→ **ЗАДАНИЯ**
(A) Какими качествами, согласно отрывку о Толстом, писатель наделяет вымышленных героев вроде Безухова и Каратаева?
(B) Продолжите отрывок о Толстом, начав сразу после его последнего предложения.

→ **ОТРЫВОК**
⟨
В первую очередь речь идет о Кутузове как о литературном персонаже. Герои, подобные Безухову или Каратаеву, по крайней мере вымышлены, и Толстой имеет полное право наделять их самыми положительными, с его точки зрения, качествами – смирением и свободой от бюрократической, научной или еще какой-нибудь слепоты. Однако Кутузов – фигура реальная, и весьма показательно шаг за шагом Толстой превращает хитрого, слабого, престарелого сластолюбца, продажного и склонного к сикофантству придворного из ранних набросков, основанных на аутентичных источниках, в истинный символ русского народа, со всей его простотой и природной мудростью. К тому времени, когда мы добираемся до прославленной сцены в Филях – одной из самых трогательных в мировой литературе, – где Толстой описывает, как старый полководец пробуждается, услышав о том, что французская армия отступает, мы уже никак не связаны диктатурой фактов, мы в воображаемом царстве, в исторической и эмоциональной атмосфере, выстроенной на более чем скользких основаниях, но совершенно необходимой для созданной Толстым конструкции. Апофеоз Кутузова не имеет никакого отношения к истории, сколько бы автор ни клялся в безраздельной преданности святому идеалу истины.
В «Войне и мире» Толстой обращается с фактами по-рыцарски, когда ему это удобно, поскольку прежде всего он одержим своей главной идеей – противоречием между универсальным, общезначимым, но обманчивым опытом свободной воли, чувством ответственности, индивидуальными жизненными ценностями вообще – и реальности неумолимого исторического детерминизма, недоступного для непосредственного переживания, но истинного, поскольку бесспорны его теоретические основы. Это противоречие соответствует, в свою очередь, мучительному внутреннему конфликту, одному из многих у Толстого, – конфликту между двумя системами ценностей, общественной и личной. Да, те чувства и тот непосредственный опыт, на которых в равной степени основаны обычные жизненные ценности и частных лиц, и историков, держатся на всеобщей иллюзии, но во имя истины это обстоятельство надо безжалостно выставить на свет, а ложные ценности и ложные истины, производные от него, обличить и дискредитировать. В каком-то смысле Толстой именно это и делает, особенно тогда, когда берется философствовать и в масштабных публичных сценах романа, и в сценах батальных, и в метафизических отступлениях. С другой стороны, он делает и прямо противоположное, когда противопоставляет панораме общественной непосредственный личный опыт как высшую ценность, сталкивая конкретную и многоцветную реальность индивидуальных человеческих жизней с бледными абстракциями ученых, особенно историков «от Гиббона [293] до Бакля [294] » [295] , которых резко упрекает в том, что они принимают свои пустые категории за реальные факты. Однако примат личного опыта, и личных отношений, и личных доблестей предполагает то самое виденье жизни с присущим ему чувством личной ответственности, с верой в свободу и возможность спонтанного поступка, которому посвящены лучшие страницы романа. Оно именно и представляет собой ту самую иллюзию, от коей необходимо избавиться, чтобы встретить истину лицом к лицу.
⟩
→ **ИСХОДНЫЕ ЗАПИСИ**
⟨
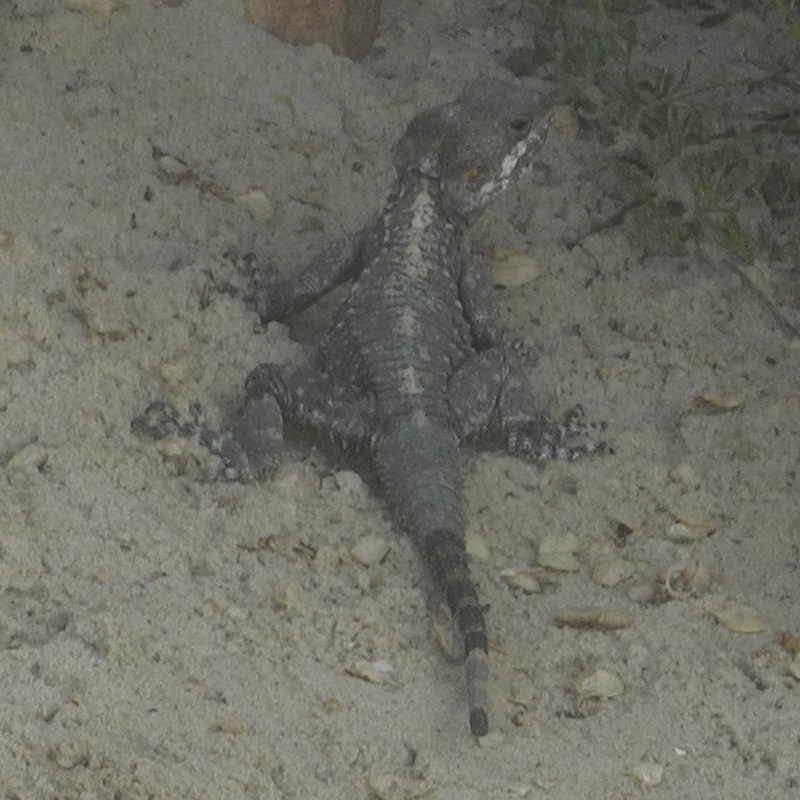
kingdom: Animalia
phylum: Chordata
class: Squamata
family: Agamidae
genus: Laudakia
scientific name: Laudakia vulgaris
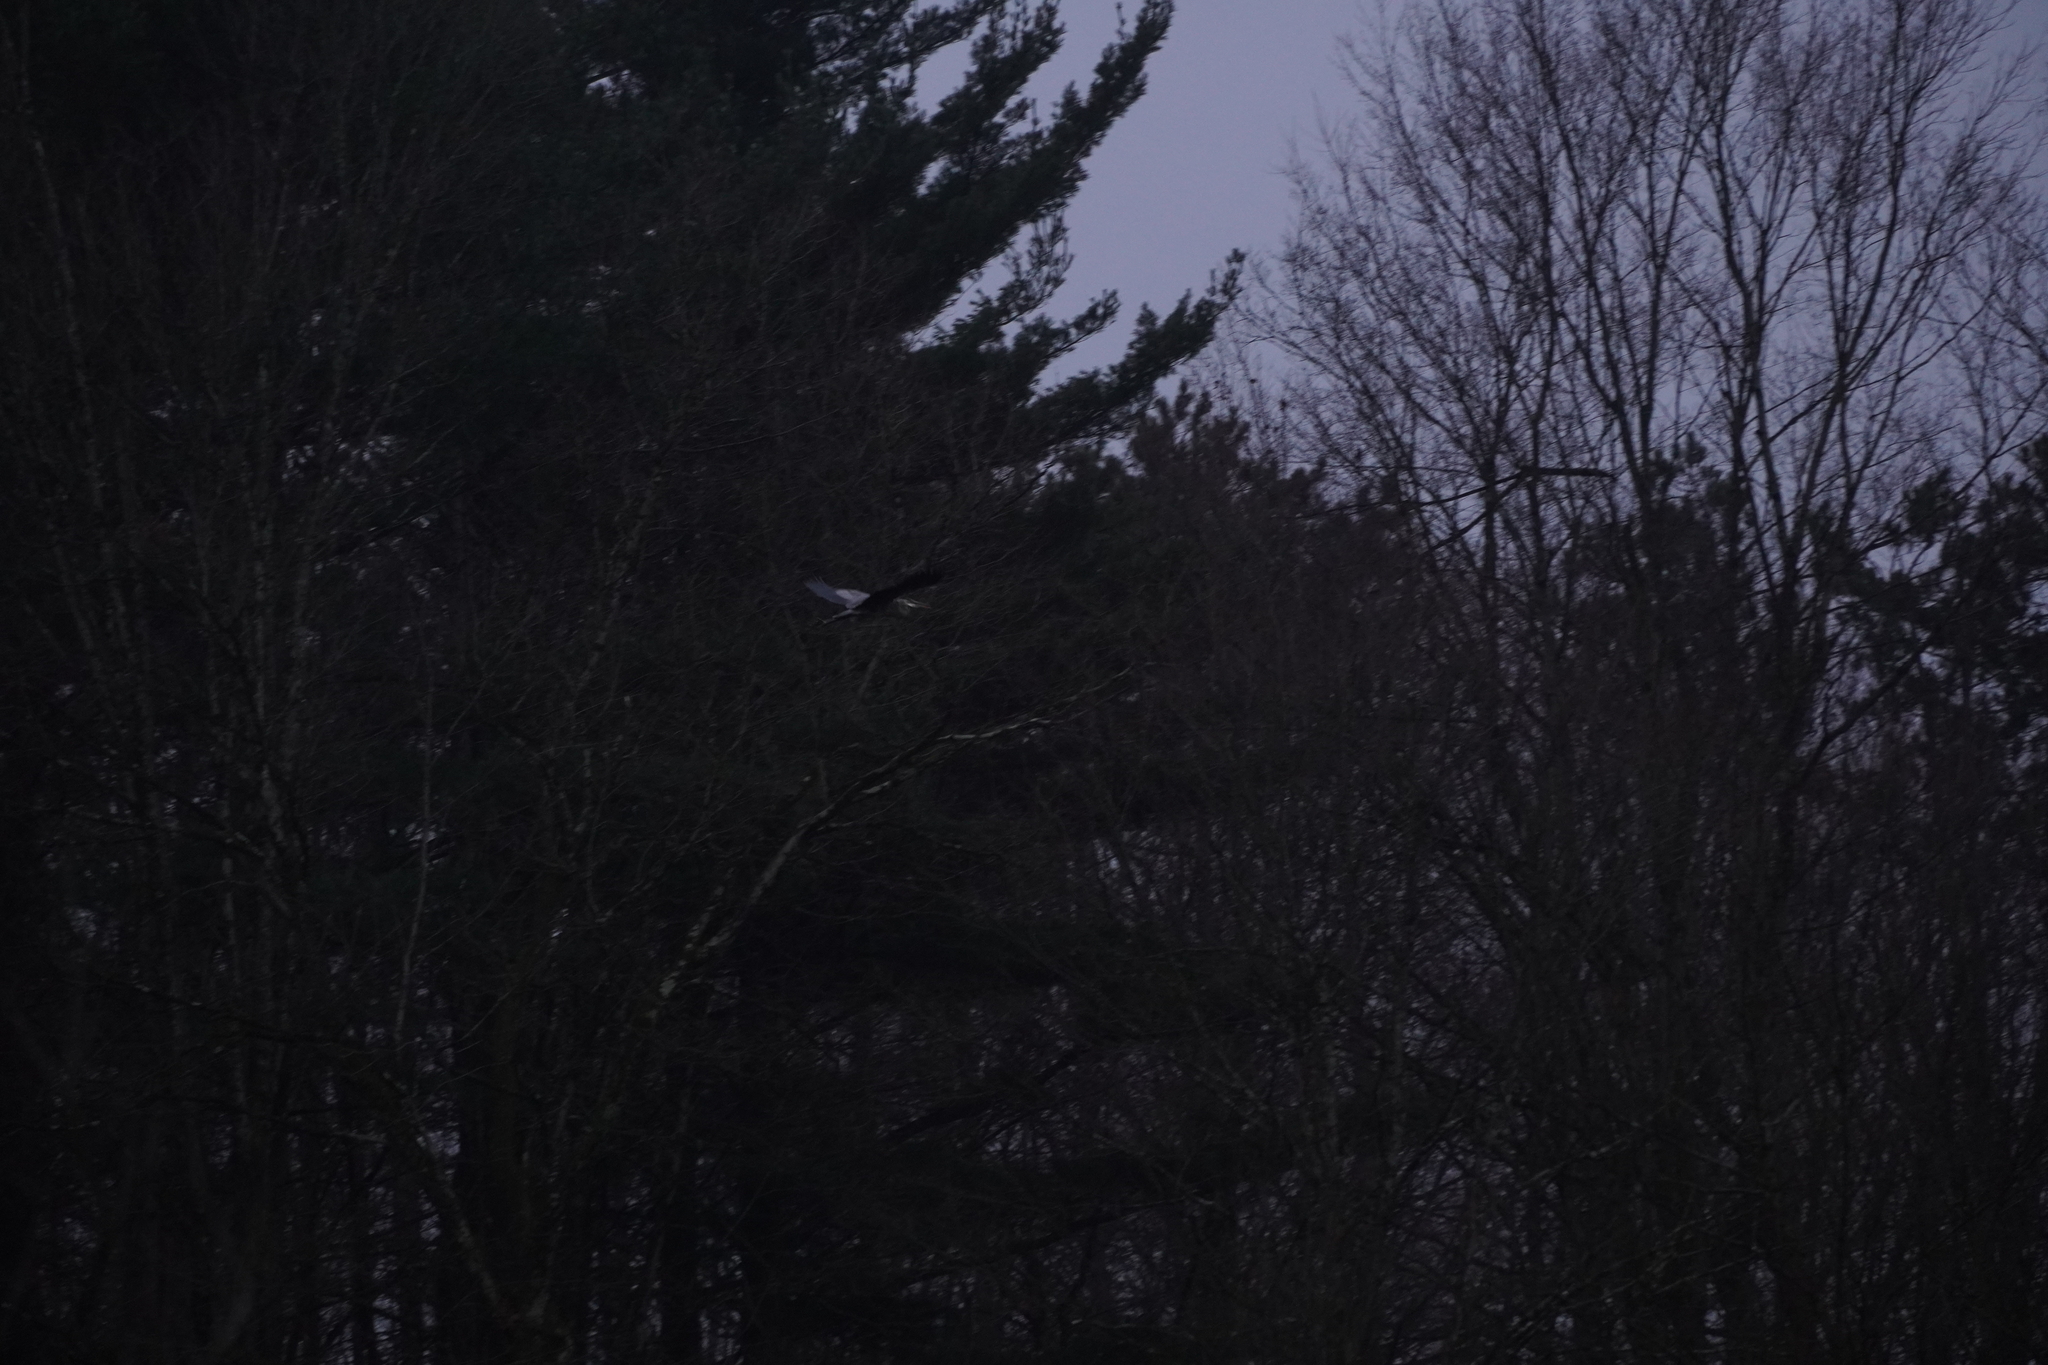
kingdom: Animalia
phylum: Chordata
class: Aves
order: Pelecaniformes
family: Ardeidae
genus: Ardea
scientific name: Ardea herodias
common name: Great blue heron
⟩
→ **ОТВЕТЫ К ЗАДАНИЯМ**
(A) Смирением и свободой от бюрократической, научной или еще какой-нибудь слепоты.

(B)
293
Эдвард Гиббон (1737–1794), английский историк. Основной труд – «История упадка и падения Римской империи» (1776–1781) (Примеч. пер.).
294
Генри Томас Бокль (1821–1862), английский историк. Находился под явным влиянием Джона Стюарта Милля. Автор неоконченного, написанного со столь нелюбезных Толстому позиций «научной истории» труда «История цивилизации» (1857–1861) (Примеч. пер.).
295
Война и мир. Т. 4. Ч. 2, гл. 1.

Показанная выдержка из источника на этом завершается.